JUST imagine the scene, in practice difficult to picture, of one of Yorkshire’s many idyllic villages. It is pitch black, not a street light in sight. It is a cloudless sky and the Milky Way can be clearly seen as a band of light stretching from horizon to horizon. Rural Yorkshire at its best.
But an unseen danger is lurking, potentially a silent killer. In the middle of the pavement a manhole cover has been removed by a thoughtless scrap metal thief and an unsuspecting pensioner, walking his dog, is approaching the gaping hole. And don’t think for one moment that he would somehow sense that it was there. He wouldn’t. It has already happened in this country. Fortunately, although badly injured, the person did not lose his life, but he could so easily have done so.

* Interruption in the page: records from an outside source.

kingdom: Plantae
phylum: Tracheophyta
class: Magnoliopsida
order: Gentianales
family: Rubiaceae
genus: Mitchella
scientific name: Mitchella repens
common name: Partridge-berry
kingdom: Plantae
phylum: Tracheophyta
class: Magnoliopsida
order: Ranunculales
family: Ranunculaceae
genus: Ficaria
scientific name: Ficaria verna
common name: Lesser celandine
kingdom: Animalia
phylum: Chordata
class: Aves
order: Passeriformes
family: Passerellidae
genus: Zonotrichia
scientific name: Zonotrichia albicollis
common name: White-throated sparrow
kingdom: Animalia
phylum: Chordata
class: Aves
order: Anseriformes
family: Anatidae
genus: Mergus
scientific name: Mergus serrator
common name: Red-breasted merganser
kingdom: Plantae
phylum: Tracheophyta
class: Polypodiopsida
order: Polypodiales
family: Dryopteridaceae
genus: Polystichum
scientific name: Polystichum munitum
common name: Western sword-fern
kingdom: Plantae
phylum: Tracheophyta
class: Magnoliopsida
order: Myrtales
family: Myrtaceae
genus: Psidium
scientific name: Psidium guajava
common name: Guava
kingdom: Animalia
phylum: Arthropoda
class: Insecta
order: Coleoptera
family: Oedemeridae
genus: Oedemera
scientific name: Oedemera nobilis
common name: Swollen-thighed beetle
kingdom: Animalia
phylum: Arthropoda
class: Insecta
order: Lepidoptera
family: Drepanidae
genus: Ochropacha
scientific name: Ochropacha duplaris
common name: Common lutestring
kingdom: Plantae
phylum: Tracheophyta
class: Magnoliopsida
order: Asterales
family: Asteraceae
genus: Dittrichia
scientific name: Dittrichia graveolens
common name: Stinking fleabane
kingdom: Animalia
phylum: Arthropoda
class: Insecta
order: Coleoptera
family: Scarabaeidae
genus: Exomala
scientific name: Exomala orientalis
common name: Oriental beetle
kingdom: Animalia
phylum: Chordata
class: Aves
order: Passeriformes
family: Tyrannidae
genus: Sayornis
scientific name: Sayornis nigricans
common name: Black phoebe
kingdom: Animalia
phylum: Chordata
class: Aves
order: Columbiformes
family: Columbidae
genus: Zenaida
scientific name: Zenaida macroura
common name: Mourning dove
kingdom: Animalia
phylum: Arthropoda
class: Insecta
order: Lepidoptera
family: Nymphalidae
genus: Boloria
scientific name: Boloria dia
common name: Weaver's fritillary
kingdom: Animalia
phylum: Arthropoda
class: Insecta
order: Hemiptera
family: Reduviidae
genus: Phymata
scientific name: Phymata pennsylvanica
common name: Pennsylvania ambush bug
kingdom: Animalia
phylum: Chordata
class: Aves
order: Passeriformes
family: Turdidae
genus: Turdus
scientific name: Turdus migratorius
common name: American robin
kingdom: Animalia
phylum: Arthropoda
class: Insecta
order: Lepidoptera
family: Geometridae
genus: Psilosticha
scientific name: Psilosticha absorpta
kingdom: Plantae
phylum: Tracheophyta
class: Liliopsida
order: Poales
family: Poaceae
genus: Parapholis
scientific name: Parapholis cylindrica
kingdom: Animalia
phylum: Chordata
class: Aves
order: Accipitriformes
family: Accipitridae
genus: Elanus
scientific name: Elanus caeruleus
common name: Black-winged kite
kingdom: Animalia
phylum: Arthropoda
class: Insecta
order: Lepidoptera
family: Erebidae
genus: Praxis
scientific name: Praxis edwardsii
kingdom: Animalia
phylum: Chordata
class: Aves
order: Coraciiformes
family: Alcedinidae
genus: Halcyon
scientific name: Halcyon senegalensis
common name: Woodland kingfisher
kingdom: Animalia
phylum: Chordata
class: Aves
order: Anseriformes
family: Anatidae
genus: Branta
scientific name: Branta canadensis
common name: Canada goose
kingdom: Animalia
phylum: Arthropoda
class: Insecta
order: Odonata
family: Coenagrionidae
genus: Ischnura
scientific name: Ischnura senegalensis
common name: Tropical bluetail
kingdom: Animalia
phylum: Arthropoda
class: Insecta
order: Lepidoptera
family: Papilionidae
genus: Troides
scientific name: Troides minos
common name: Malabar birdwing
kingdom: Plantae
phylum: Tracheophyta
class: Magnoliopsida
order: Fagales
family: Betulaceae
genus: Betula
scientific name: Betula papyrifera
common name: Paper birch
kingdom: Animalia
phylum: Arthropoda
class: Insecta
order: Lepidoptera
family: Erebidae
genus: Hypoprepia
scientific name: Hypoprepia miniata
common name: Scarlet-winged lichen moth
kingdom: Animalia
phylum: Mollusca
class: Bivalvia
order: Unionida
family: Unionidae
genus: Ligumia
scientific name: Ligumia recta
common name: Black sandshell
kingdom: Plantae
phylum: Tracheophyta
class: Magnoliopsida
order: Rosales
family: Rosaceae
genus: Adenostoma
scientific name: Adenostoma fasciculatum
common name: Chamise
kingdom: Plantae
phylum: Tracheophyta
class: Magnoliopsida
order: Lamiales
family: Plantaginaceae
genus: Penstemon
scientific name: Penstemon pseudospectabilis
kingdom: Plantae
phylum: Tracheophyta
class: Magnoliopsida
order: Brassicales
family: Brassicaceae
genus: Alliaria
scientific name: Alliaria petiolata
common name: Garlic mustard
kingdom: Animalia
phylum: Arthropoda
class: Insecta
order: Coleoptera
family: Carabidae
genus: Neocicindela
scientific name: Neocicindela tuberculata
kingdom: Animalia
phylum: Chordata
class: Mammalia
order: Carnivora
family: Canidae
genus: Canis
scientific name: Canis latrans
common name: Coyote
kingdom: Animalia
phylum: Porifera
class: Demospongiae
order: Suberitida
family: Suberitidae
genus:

Of course, in an ideal world street lights should be unnecessary so that the wonders of the universe can be seen above our heads as we walk our dogs at night. But as your Editorial comment “Let there be light” (Yorkshire Post, September 1) pointed out, the dangers are not far away, whether they be from speeding traffic, uneven kerbs, an opportunist burglar or mugger, and now a new menace – the removal of a manhole cover leaving a gaping hole in the centre of the pavement. This has added a new dimension to the whole issue of street lighting in rural settings. The decision should never be left to village elders who, on the whole, have the strongest feelings on the issue of street lights, even though it is the elderly who are most at risk when the lights are absent.
Walking the dog, going to and from the pub or attending some village function should not be hazardous journeys, but nowadays they could end in a fatal accident.